Copy exactly the lines from the beginning of the data down to and including the line holding "the generic e-Infrastructure;", without any pictures.
------------------------------------
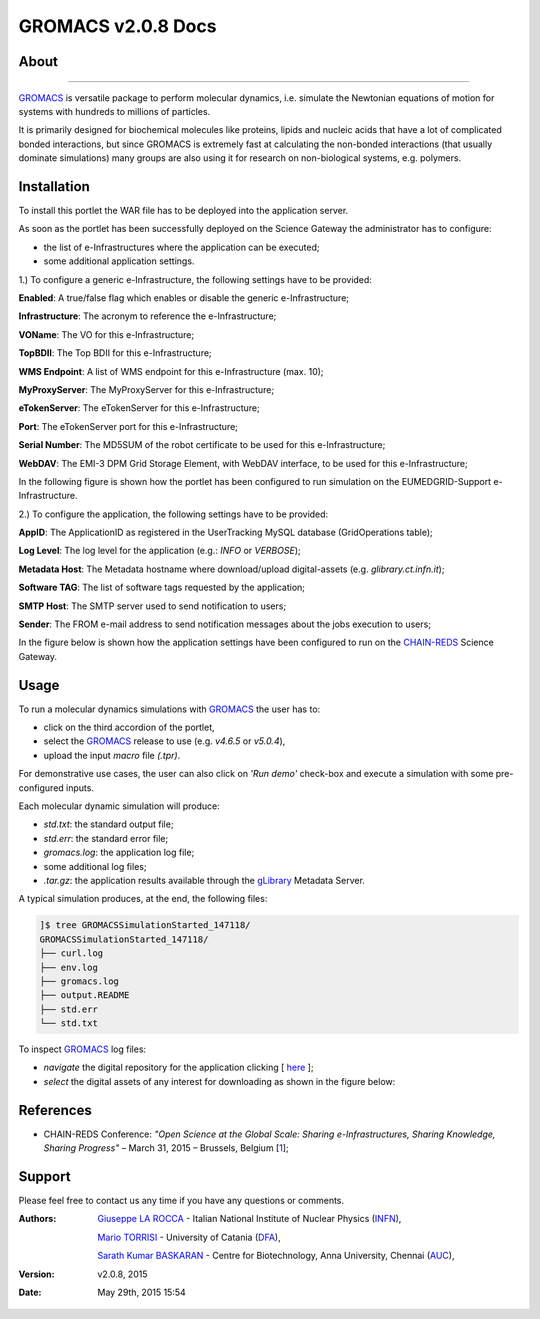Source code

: *********************
GROMACS v2.0.8 Docs
*********************

============
About
============

.. image:: images/GROMACS_logo.png
   :height: 100px
   :align: left
   :target: http://www.gromacs.org/
-------------

.. _GROMACS: http://www.gromacs.org/

GROMACS_ is versatile package to perform molecular dynamics, i.e. simulate the Newtonian equations of motion for systems with hundreds to millions of particles.

It is primarily designed for biochemical molecules like proteins, lipids and nucleic acids that have a lot of complicated bonded interactions, but since GROMACS is extremely fast at calculating the non-bonded interactions (that usually dominate simulations) many groups are also using it for research on non-biological systems, e.g. polymers.  

============
Installation
============
To install this portlet the WAR file has to be deployed into the application server.

As soon as the portlet has been successfully deployed on the Science Gateway the administrator has to configure:

- the list of e-Infrastructures where the application can be executed;

- some additional application settings.

1.) To configure a generic e-Infrastructure, the following settings have to be provided:

**Enabled**: A true/false flag which enables or disable the generic e-Infrastructure;

**Infrastructure**: The acronym to reference the e-Infrastructure;

**VOName**: The VO for this e-Infrastructure;

**TopBDII**: The Top BDII for this e-Infrastructure;

**WMS Endpoint**: A list of WMS endpoint for this e-Infrastructure (max. 10);

**MyProxyServer**: The MyProxyServer for this e-Infrastructure;

**eTokenServer**: The eTokenServer for this e-Infrastructure;

**Port**: The eTokenServer port for this e-Infrastructure;

**Serial Number**: The MD5SUM of the robot certificate to be used for this e-Infrastructure;

**WebDAV**: The EMI-3 DPM Grid Storage Element, with WebDAV interface, to be used for this e-Infrastructure;

In the following figure is shown how the portlet has been configured to run simulation on the EUMEDGRID-Support e-Infrastructure.

.. image:: images/GROMACS_settings.jpg
   :align: center

2.) To configure the application, the following settings have to be provided:

**AppID**: The ApplicationID as registered in the UserTracking MySQL database (GridOperations table);

**Log Level**: The log level for the application (e.g.: *INFO* or *VERBOSE*);

**Metadata Host**: The Metadata hostname where download/upload digital-assets (e.g. *glibrary.ct.infn.it*);

**Software TAG**: The list of software tags requested by the application;

**SMTP Host**: The SMTP server used to send notification to users;

**Sender**: The FROM e-mail address to send notification messages about the jobs execution to users;

.. _CHAIN-REDS: https://science-gateway.chain-project.eu/
.. _gLibrary: https://glibrary.ct.infn.it/

In the figure below is shown how the application settings have been configured to run on the CHAIN-REDS_ Science Gateway.

.. image:: images/GROMACS_settings2.jpg
   :align: center

============
Usage
============

To run a molecular dynamics simulations with GROMACS_ the user has to:

- click on the third accordion of the portlet,

- select the GROMACS_ release to use (e.g. *v4.6.5* or *v5.0.4*),

- upload the input *macro* file *(.tpr)*.

For demonstrative use cases, the user can also click on *'Run demo'* check-box and execute a simulation with some pre-configured inputs.

Each molecular dynamic simulation will produce:

- *std.txt*: the standard output file;

- *std.err*: the standard error file;

- *gromacs.log*: the application log file;

- some additional log files;

- *.tar.gz*: the application results available through the gLibrary_ Metadata Server.

.. image:: images/GROMACS_input.jpg
   :align: center

A typical simulation produces, at the end, the following files:

.. code:: bash

        ]$ tree GROMACSSimulationStarted_147118/
        GROMACSSimulationStarted_147118/
        ├── curl.log
        ├── env.log
        ├── gromacs.log
        ├── output.README
        ├── std.err
        └── std.txt

.. _here: https://science-gateway.chain-project.eu/browse

To inspect GROMACS_ log files:

- *navigate* the digital repository for the application clicking [ here_ ];

- *select* the digital assets of any interest for downloading as shown in the figure below:

.. image:: images/GROMACS_results.jpg
      :align: center

============
References
============

.. _1: http://agenda.ct.infn.it/event/1110/

* CHAIN-REDS Conference: *"Open Science at the Global Scale: Sharing e-Infrastructures, Sharing Knowledge, Sharing Progress"* – March 31, 2015 – Brussels, Belgium [1_];

============
Support
============
Please feel free to contact us any time if you have any questions or comments.

.. _INFN: http://www.ct.infn.it/
.. _DFA: http://www.dfa.unict.it/
.. _AUC: https://www.annauniv.edu/BiotechCentre/

:Authors:
 `Giuseppe LA ROCCA <mailto:giuseppe.larocca@ct.infn.it>`_ - Italian National Institute of Nuclear Physics (INFN_),

 `Mario TORRISI <mailto:mario.torrisi@ct.infn.it>`_ - University of Catania (DFA_),

 `Sarath Kumar BASKARAN <mailto:bskumar.tech@gmail.com>`_ - Centre for Biotechnology, Anna University, Chennai (AUC_),

:Version: v2.0.8, 2015

:Date: May 29th, 2015 15:54
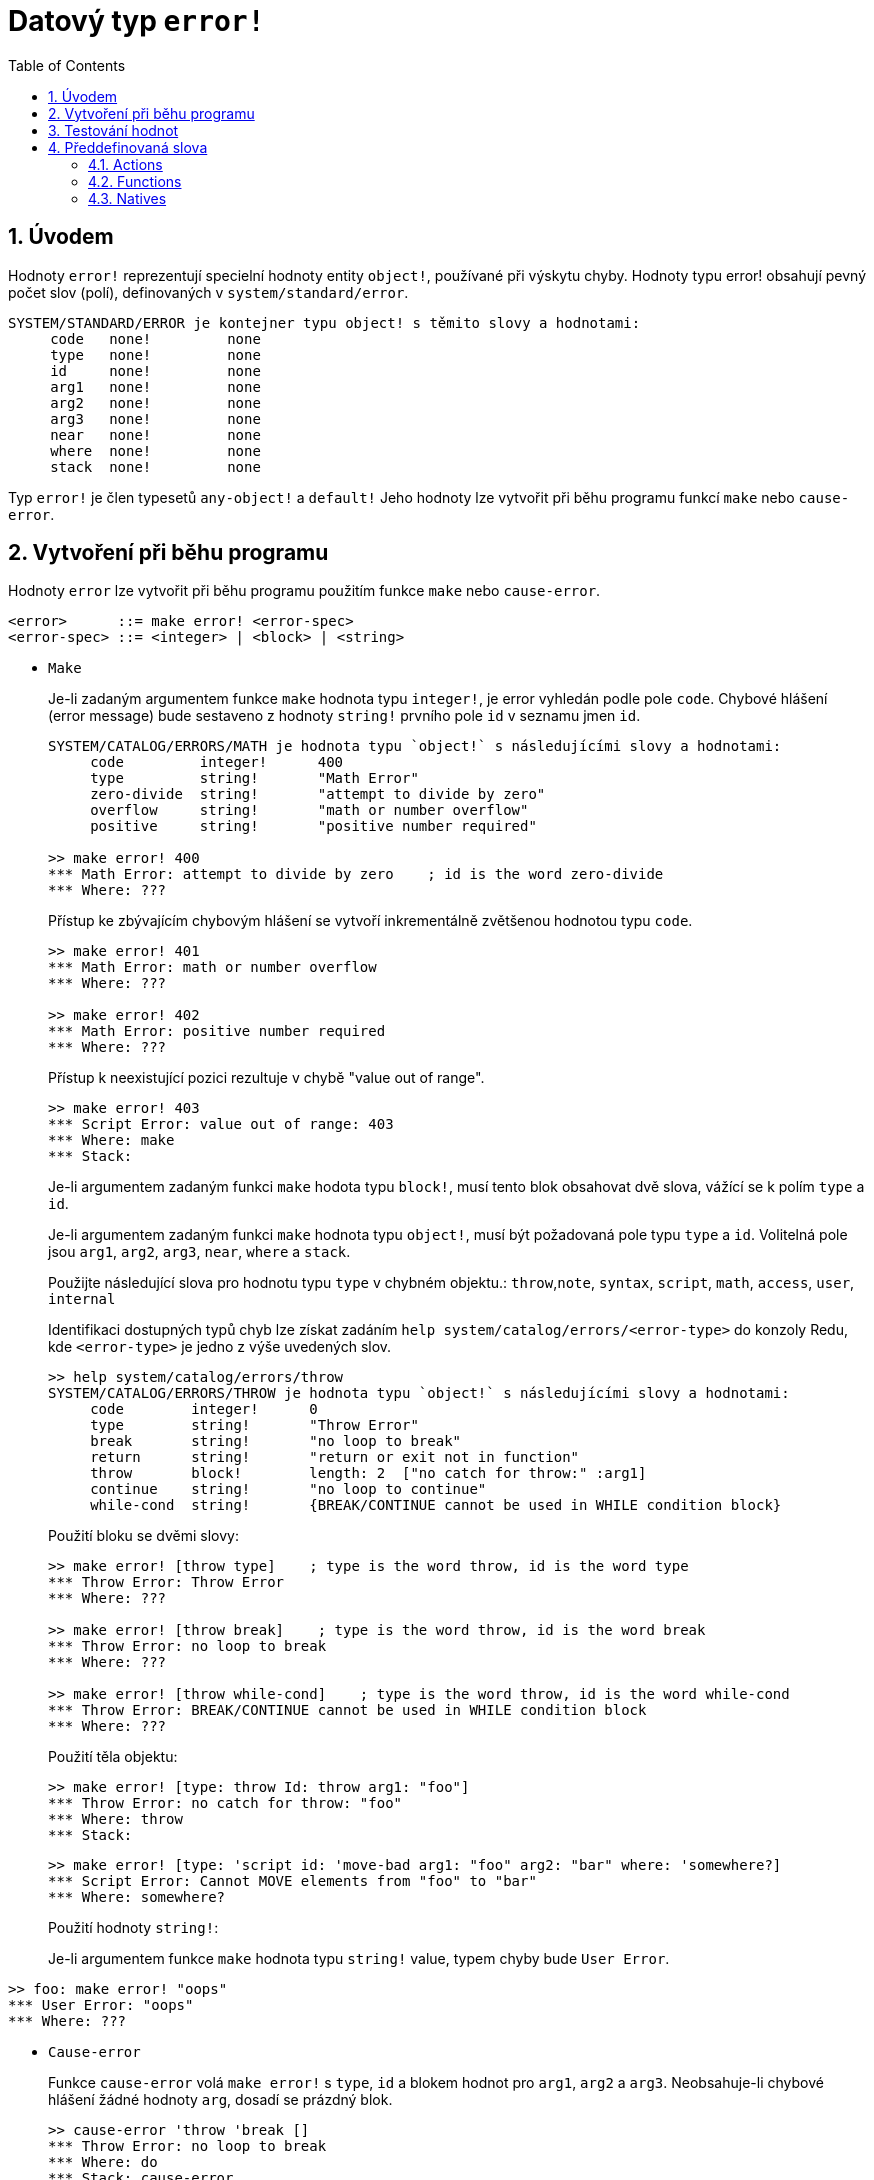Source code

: = Datový typ `error!`
:toc:
:numbered:

== Úvodem

Hodnoty `error!` reprezentují specielní hodnoty entity `object!`, používané při výskytu chyby. Hodnoty typu error! obsahují pevný počet slov (polí), definovaných v  `system/standard/error`.

```red
SYSTEM/STANDARD/ERROR je kontejner typu object! s těmito slovy a hodnotami:
     code   none!         none
     type   none!         none
     id     none!         none
     arg1   none!         none
     arg2   none!         none
     arg3   none!         none
     near   none!         none
     where  none!         none
     stack  none!         none
```

Typ `error!` je člen typesetů `any-object!` a `default!` Jeho hodnoty lze vytvořit při běhu programu funkcí `make` nebo `cause-error`.

== Vytvoření při běhu programu

Hodnoty `error` lze vytvořit při běhu programu použitím funkce `make` nebo `cause-error`.

```
<error>      ::= make error! <error-spec>
<error-spec> ::= <integer> | <block> | <string>
```

* `Make`
+
Je-li zadaným argumentem funkce `make` hodnota typu `integer!`, je error vyhledán podle pole `code`. Chybové hlášení (error message) bude sestaveno z hodnoty `string!` prvního pole `id` v seznamu jmen `id`.
+
```red
SYSTEM/CATALOG/ERRORS/MATH je hodnota typu `object!` s následujícími slovy a hodnotami:
     code         integer!      400
     type         string!       "Math Error"
     zero-divide  string!       "attempt to divide by zero"
     overflow     string!       "math or number overflow"
     positive     string!       "positive number required"

>> make error! 400
*** Math Error: attempt to divide by zero    ; id is the word zero-divide
*** Where: ??? 
```
+
Přístup ke zbývajícím chybovým hlášení se  vytvoří inkrementálně zvětšenou hodnotou typu `code`. 
+
```red
>> make error! 401
*** Math Error: math or number overflow
*** Where: ??? 

>> make error! 402
*** Math Error: positive number required
*** Where: ??? 
```
+
Přístup k neexistující pozici rezultuje v chybě  "value out of range".
+
```red
>> make error! 403
*** Script Error: value out of range: 403
*** Where: make
*** Stack:  
```
+
Je-li argumentem zadaným funkci `make` hodota typu `block!`, musí tento blok obsahovat dvě slova, vážící se k polím `type` a `id`.
+
Je-li argumentem zadaným funkci `make` hodnota typu `object!`, musí být požadovaná pole typu `type` a `id`. Volitelná pole jsou `arg1`, `arg2`, `arg3`, `near`, `where` a `stack`.
+
Použijte následující slova pro hodnotu typu `type` v chybném objektu.: `throw`,`note`, `syntax`, `script`, `math`, `access`, `user`, `internal`
+
Identifikaci dostupných typů chyb lze získat zadáním  `help system/catalog/errors/<error-type>` do konzoly Redu, kde `<error-type>` je jedno z výše uvedených slov.
+
```red
>> help system/catalog/errors/throw
SYSTEM/CATALOG/ERRORS/THROW je hodnota typu `object!` s následujícími slovy a hodnotami:
     code        integer!      0
     type        string!       "Throw Error"
     break       string!       "no loop to break"
     return      string!       "return or exit not in function"
     throw       block!        length: 2  ["no catch for throw:" :arg1]
     continue    string!       "no loop to continue"
     while-cond  string!       {BREAK/CONTINUE cannot be used in WHILE condition block}
```
+
Použití bloku se dvěmi slovy:
+
```red
>> make error! [throw type]    ; type is the word throw, id is the word type
*** Throw Error: Throw Error
*** Where: ??? 

>> make error! [throw break]    ; type is the word throw, id is the word break
*** Throw Error: no loop to break
*** Where: ??? 

>> make error! [throw while-cond]    ; type is the word throw, id is the word while-cond
*** Throw Error: BREAK/CONTINUE cannot be used in WHILE condition block
*** Where: ??? 
```
+
Použití těla objektu:
+
```red
>> make error! [type: throw Id: throw arg1: "foo"]
*** Throw Error: no catch for throw: "foo"
*** Where: throw
*** Stack:  
```
+
```red
>> make error! [type: 'script id: 'move-bad arg1: "foo" arg2: "bar" where: 'somewhere?]
*** Script Error: Cannot MOVE elements from "foo" to "bar"
*** Where: somewhere? 
```
+
Použití hodnoty `string!`:
+
Je-li argumentem funkce `make` hodnota typu `string!` value, typem chyby bude `User Error`.

```red
>> foo: make error! "oops"
*** User Error: "oops"
*** Where: ??? 
```

* `Cause-error`
+
Funkce `cause-error` volá `make error!` s `type`, `id` a blokem hodnot pro `arg1`, `arg2` a `arg3`. Neobsahuje-li chybové hlášení žádné hodnoty `arg`, dosadí se prázdný blok.
+
```red
>> cause-error 'throw 'break []
*** Throw Error: no loop to break
*** Where: do
*** Stack: cause-error  
```
+
Hodnoty argumentů ve bloku jsou redukovány.
+
```red
>> cause-error 'syntax 'missing ['foo 'bar]
*** Syntax Error: missing foo at bar
*** Where: do
*** Stack: cause-error  

>> cause-error 'syntax 'missing ["foo" "bar"]
*** Syntax Error: missing "foo" at "bar"
*** Where: do
*** Stack: cause-error  
```

== Testování hodnot

Použijte `error?` k ověření, zda je hodnota typu `error!`.

```red
>> error? foo
== true
```

Použijte `type?` ke zjištění datového typu zadané hodnoty.

```red
>> type? foo
== error!
```

== Předdefinovaná slova

=== Actions

`put`, `select`

=== Functions

`attempt`, `cause-error`

=== Natives

`in`, `try`
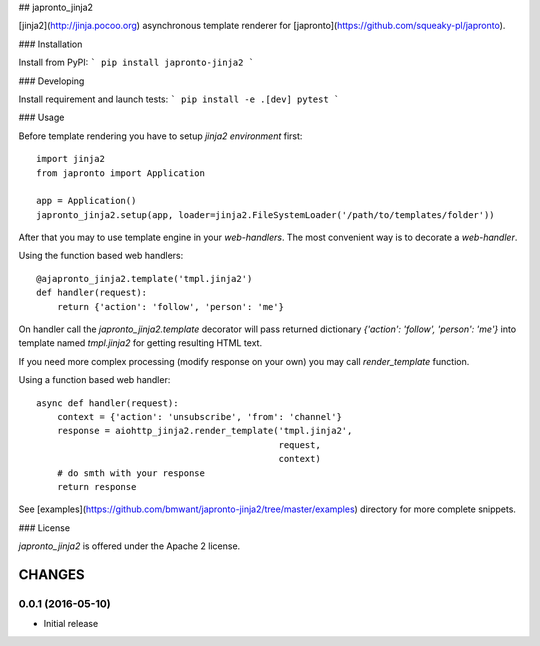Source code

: ## japronto_jinja2

[jinja2](http://jinja.pocoo.org) asynchronous template renderer for 
[japronto](https://github.com/squeaky-pl/japronto).

### Installation

Install from PyPI:
```
pip install japronto-jinja2
```

### Developing

Install requirement and launch tests:
```
pip install -e .[dev]
pytest
```

### Usage

Before template rendering you have to setup *jinja2 environment* first::

    import jinja2
    from japronto import Application

    app = Application()
    japronto_jinja2.setup(app, loader=jinja2.FileSystemLoader('/path/to/templates/folder'))


After that you may to use template engine in your *web-handlers*. The
most convenient way is to decorate a *web-handler*.

Using the function based web handlers::

    @ajapronto_jinja2.template('tmpl.jinja2')
    def handler(request):
        return {'action': 'follow', 'person': 'me'}


On handler call the `japronto_jinja2.template` decorator will pass
returned dictionary `{'action': 'follow', 'person': 'me'}` into
template named `tmpl.jinja2` for getting resulting HTML text.

If you need more complex processing (modify response on your own)
you may call `render_template` function.

Using a function based web handler::

    async def handler(request):
        context = {'action': 'unsubscribe', 'from': 'channel'}
        response = aiohttp_jinja2.render_template('tmpl.jinja2',
                                                  request,
                                                  context)
        # do smth with your response
        return response

See [examples](https://github.com/bmwant/japronto-jinja2/tree/master/examples) 
directory for more complete snippets.

### License

`japronto_jinja2` is offered under the Apache 2 license.

CHANGES
=======

0.0.1 (2016-05-10)
------------------

- Initial release

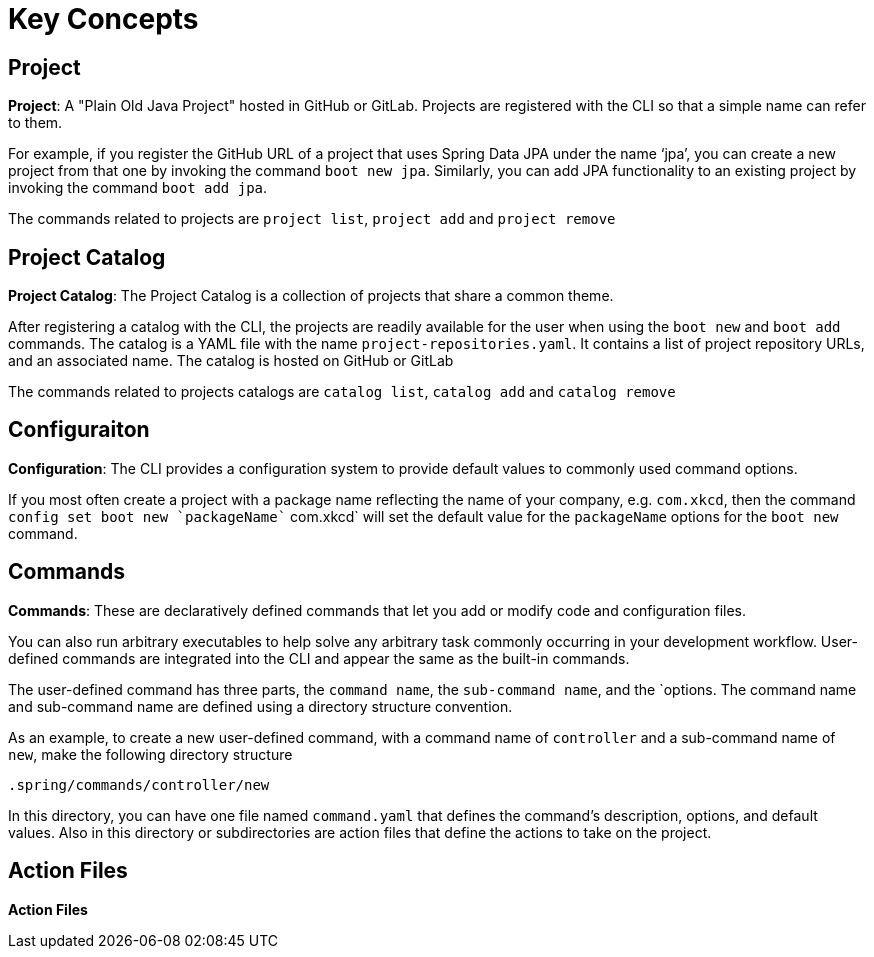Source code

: = Key Concepts


== Project

*Project*: A "Plain Old Java Project" hosted in GitHub or GitLab. 
Projects are registered with the CLI so that a simple name can refer to them. 

For example, if you register the GitHub URL of a project that uses Spring Data JPA under the name ‘jpa’, you can create a new project from that one by invoking the command `boot new jpa`. 
Similarly, you can add JPA functionality to an existing project by invoking the command `boot add jpa`.

The commands related to projects are `project list`, `project add` and `project remove`

== Project Catalog

*Project Catalog*: The Project Catalog is a collection of projects that share a common theme.

After registering a catalog with the CLI, the projects are readily available for the user when using the `boot new` and `boot add` commands.
The catalog is a YAML file with the name `project-repositories.yaml`.
It contains a list of project repository URLs, and an associated name.
The catalog is hosted on GitHub or GitLab

The commands related to projects catalogs are `catalog list`, `catalog add` and `catalog remove`

== Configuraiton

*Configuration*: The CLI provides a configuration system to provide default values to commonly used command options.

If you most often create a project with a package name reflecting the name of your company, e.g. `com.xkcd`, then the command `config set boot new `packageName`` com.xkcd` will set the default value for the `packageName` options for the `boot new` command.


== Commands

*Commands*: These are declaratively defined commands that let you add or modify code and configuration files.

You can also run arbitrary executables to help solve any arbitrary task commonly occurring in your development workflow.
User-defined commands are integrated into the CLI and appear the same as the built-in commands.

The user-defined command has three parts, the `command name`, the `sub-command name`, and the `options.
The command name and sub-command name are defined using a directory structure convention. 

As an example, to create a new user-defined command, with a command name of `controller` and a sub-command name of `new`, make the following directory structure

```
.spring/commands/controller/new
```

In this directory, you can have one file named `command.yaml` that defines the command's description, options, and default values.
Also in this directory or subdirectories are action files that define the actions to take on the project. 

== Action Files

*Action Files*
------------------------------------
#### [SOLUTION TO THE EXERCISE]
Source code

: *********************
GROMACS v2.0.8 Docs
*********************

============
About
============

.. image:: images/GROMACS_logo.png
   :height: 100px
   :align: left
   :target: http://www.gromacs.org/
-------------

.. _GROMACS: http://www.gromacs.org/

GROMACS_ is versatile package to perform molecular dynamics, i.e. simulate the Newtonian equations of motion for systems with hundreds to millions of particles.

It is primarily designed for biochemical molecules like proteins, lipids and nucleic acids that have a lot of complicated bonded interactions, but since GROMACS is extremely fast at calculating the non-bonded interactions (that usually dominate simulations) many groups are also using it for research on non-biological systems, e.g. polymers.  

============
Installation
============
To install this portlet the WAR file has to be deployed into the application server.

As soon as the portlet has been successfully deployed on the Science Gateway the administrator has to configure:

- the list of e-Infrastructures where the application can be executed;

- some additional application settings.

1.) To configure a generic e-Infrastructure, the following settings have to be provided:

**Enabled**: A true/false flag which enables or disable the generic e-Infrastructure;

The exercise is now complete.